Reducing Threats From Cats
|Photo by Avery English-Elliott/NAS
House cats are non-native predators. Even with a full stomach, their instinct to hunt drives them to stalk and kill available prey. In a wildlife-friendly yard, birds, small mammals, and even large insects are sitting ducks for the well-designed feline carnivore. House cats are effective hunters but unnatural predators in any outdoor setting. By killing millions of birds each year in North America alone, cats have a negative and dangerous impact on bird populations.
Keep Cats Indoors
How can this help? Keeping cats indoors ensures that birds outdoors stay safe. Cats, too, benefit, as they’ll be exposed to less risk of disease, parasites, predation, poison, and accidents. According the to American Humane Society, cats that are allowed to roam outside live an average of 3 years while indoor cats typically reach an average age of 15 years.
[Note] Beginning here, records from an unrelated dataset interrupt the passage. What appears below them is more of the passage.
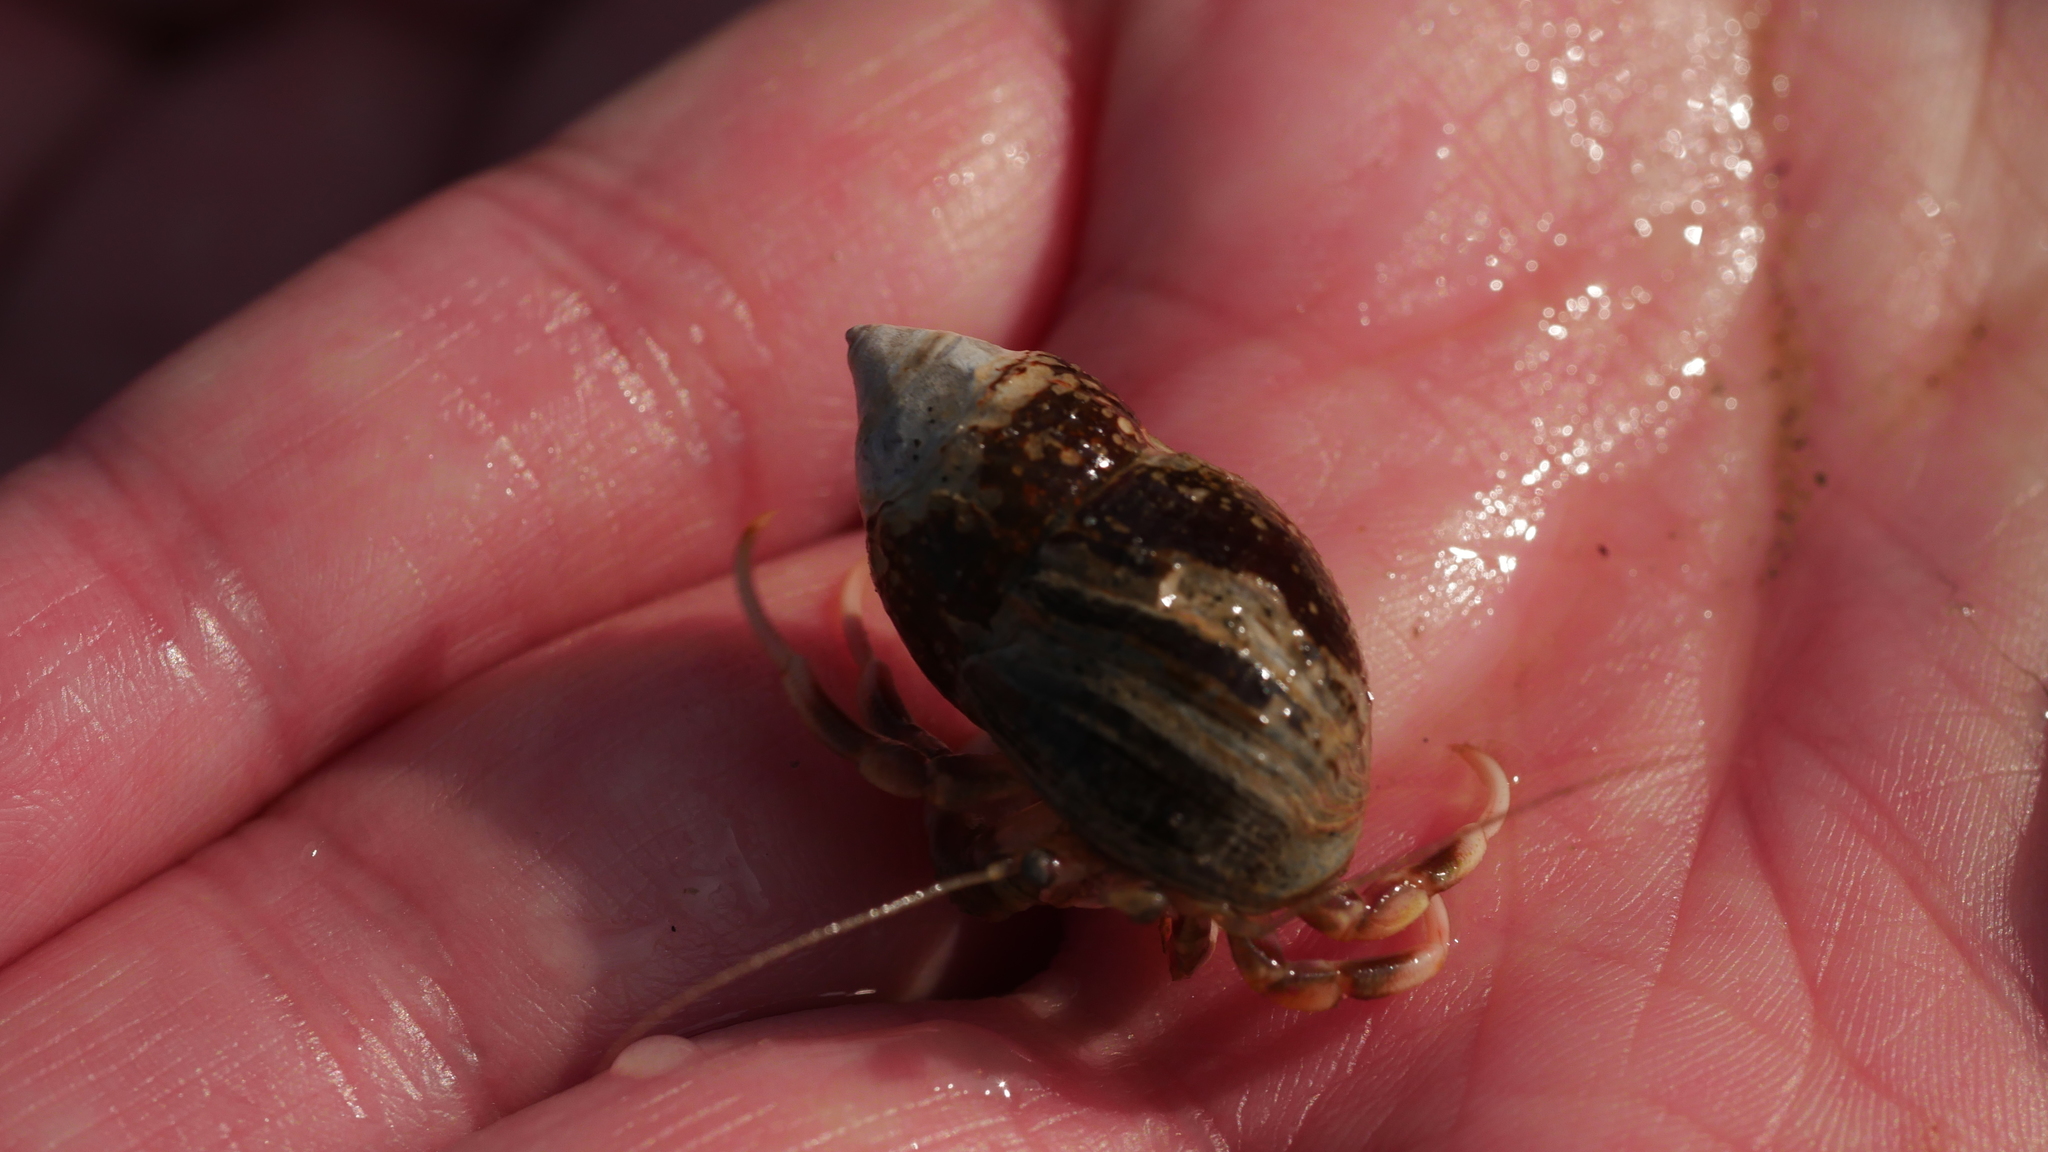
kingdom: Animalia
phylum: Arthropoda
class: Malacostraca
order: Decapoda
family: Paguridae
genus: Pagurus
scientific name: Pagurus longicarpus
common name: Long-armed hermit crab
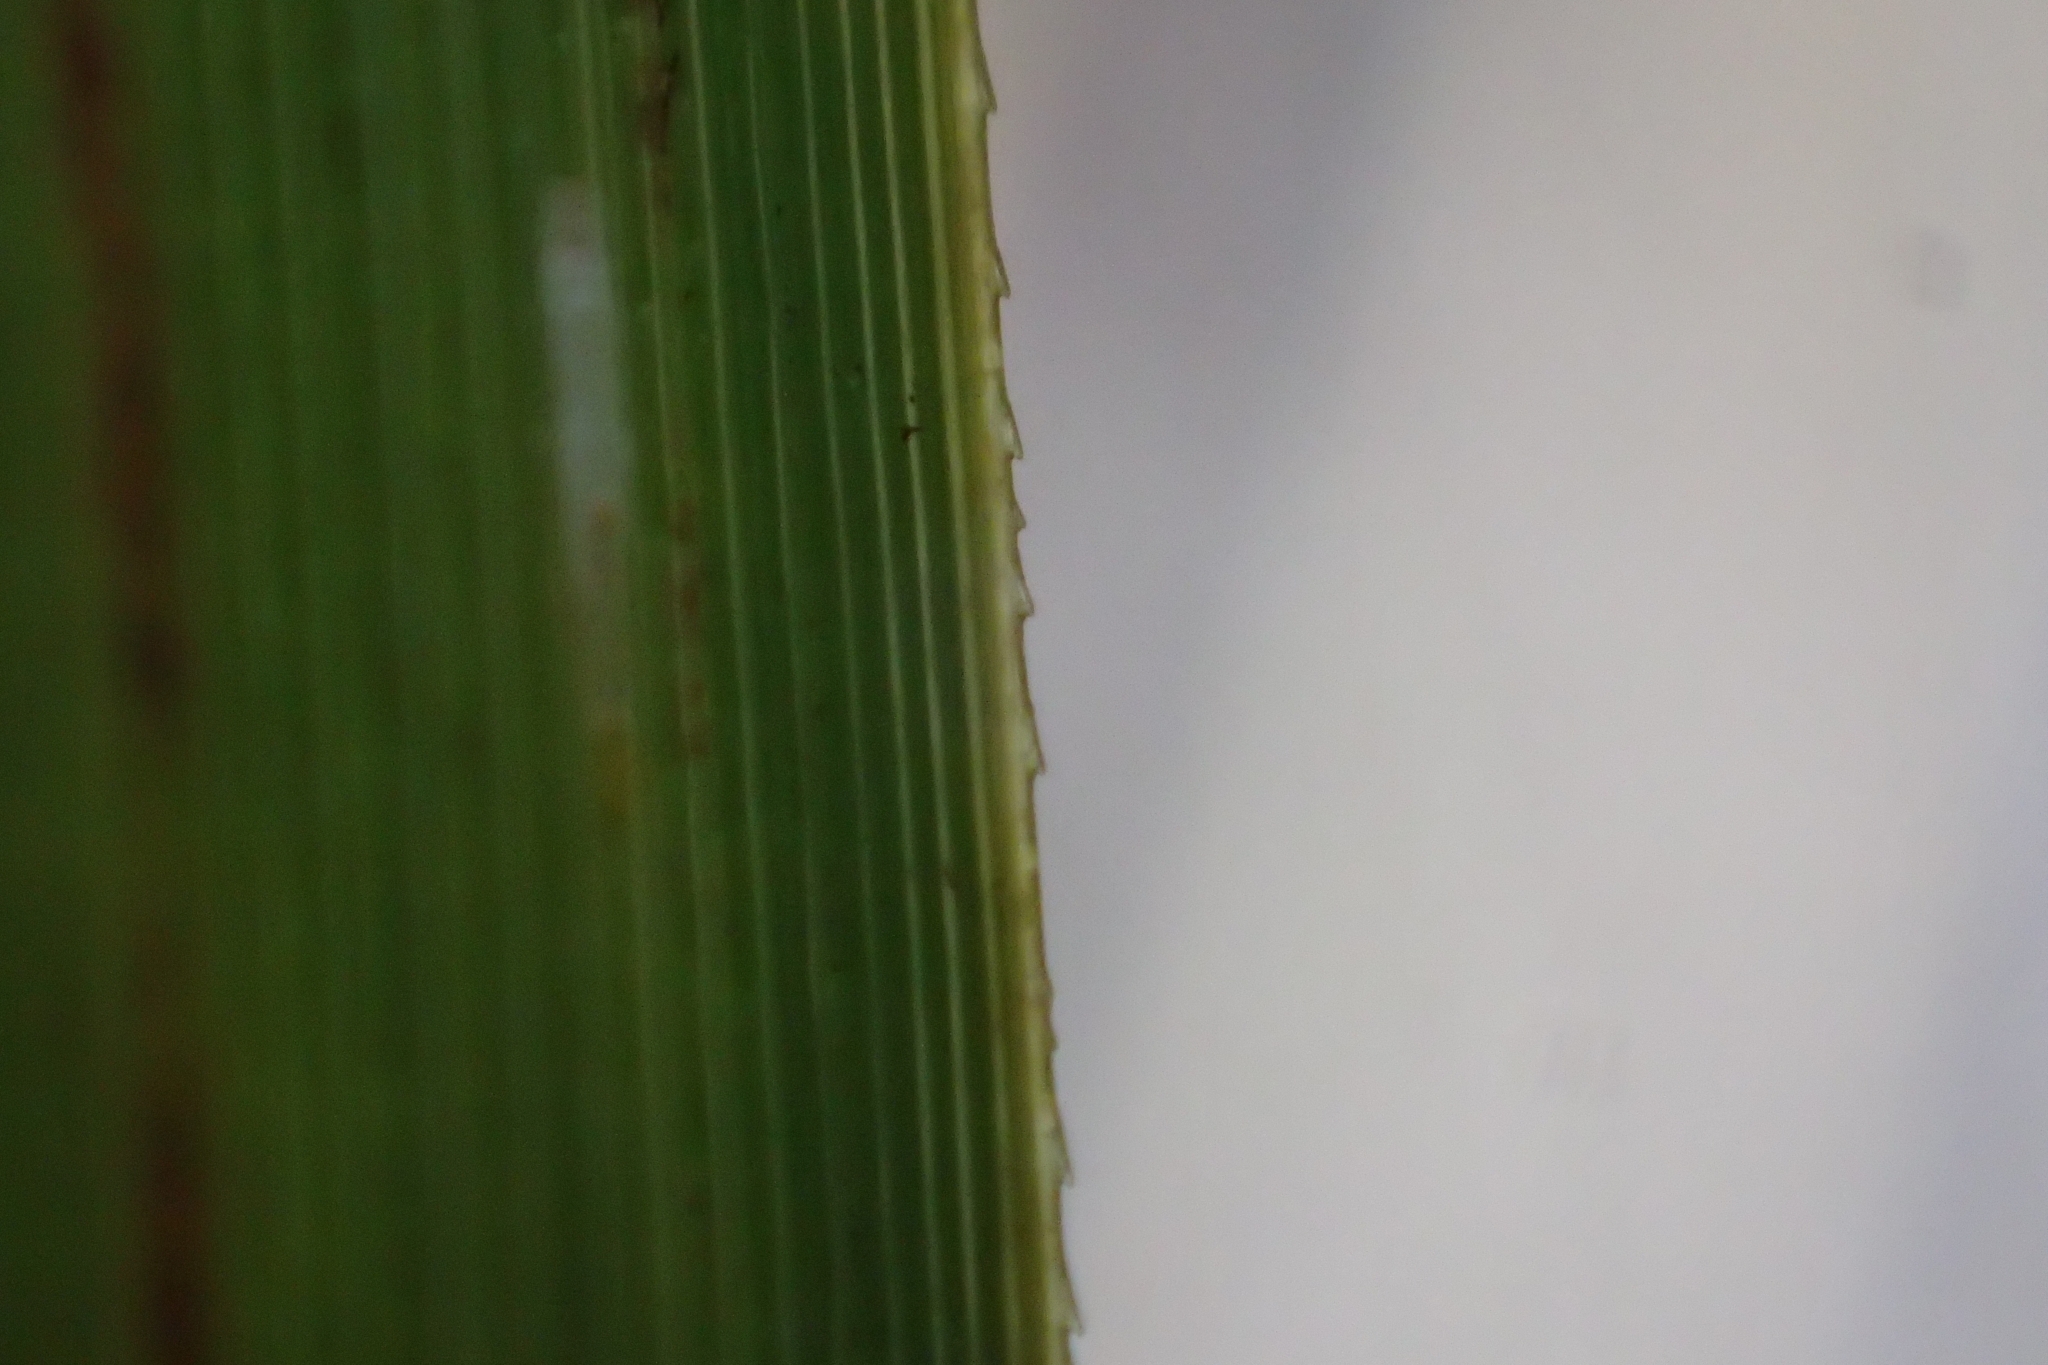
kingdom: Plantae
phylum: Tracheophyta
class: Liliopsida
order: Poales
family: Cyperaceae
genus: Gahnia
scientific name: Gahnia xanthocarpa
Practicality — HIGH: There’s no better way to eliminate the threat of cat predation and to protect the cats themselves.
How can this help? Vegetation or a brush pile can provide a place for birds to escape to and hide. Plants should be close enough to feeders (10-12 feet) to allow feeding birds a safe approach and quick escape, but far enough away to enable a clear view of approaching cats.
Practicality — HIGH: As you develop a yard that is safe for wildlife, it’s easy to include dense vegetation or a brush pile in your plans.
Deter With Water
How can this help? A gentle spray of water from a water pistol or plant bottle can encourage cats to vacate your wildlife-friendly environs.
Practicality – MED: An inexpensive cat-deterrent but dependent on your vigilance when cats are present. It also may take repeated and consistent spraying to get the point across. Other humane methods of making cats unwelcome include motion-activated sprinklers at entrance points, cat-proof fencing, and thorny brambles under feeders.
How can this help? Humane traps provide the means to trap visiting cats so that they may be transported safely to the local animal shelter.
Practicality – HIGH: In some cases, stray or troublesome cats can be trapped by local animal control authorities. Otherwise, traps can be purchased at your local home center and reused if the problem persists.
How can this help? Using ultrasound deterrents in the yard eliminates the need for physical barriers. The best devices use motion/heat detectors geared specifically for cats.
Practicality – MED: Ultrasound deterrents can be expensive and on larger properties, more than one might be needed. But they have proven to work successfully.
How can this help? Talking with your neighbors and asking them to keep their cat indoors or confined to their yard can help eliminate a problem at its source.
Practicality – MED: It’s not always easy to approach your neighbors about their pets, but it will go a long way to save birds.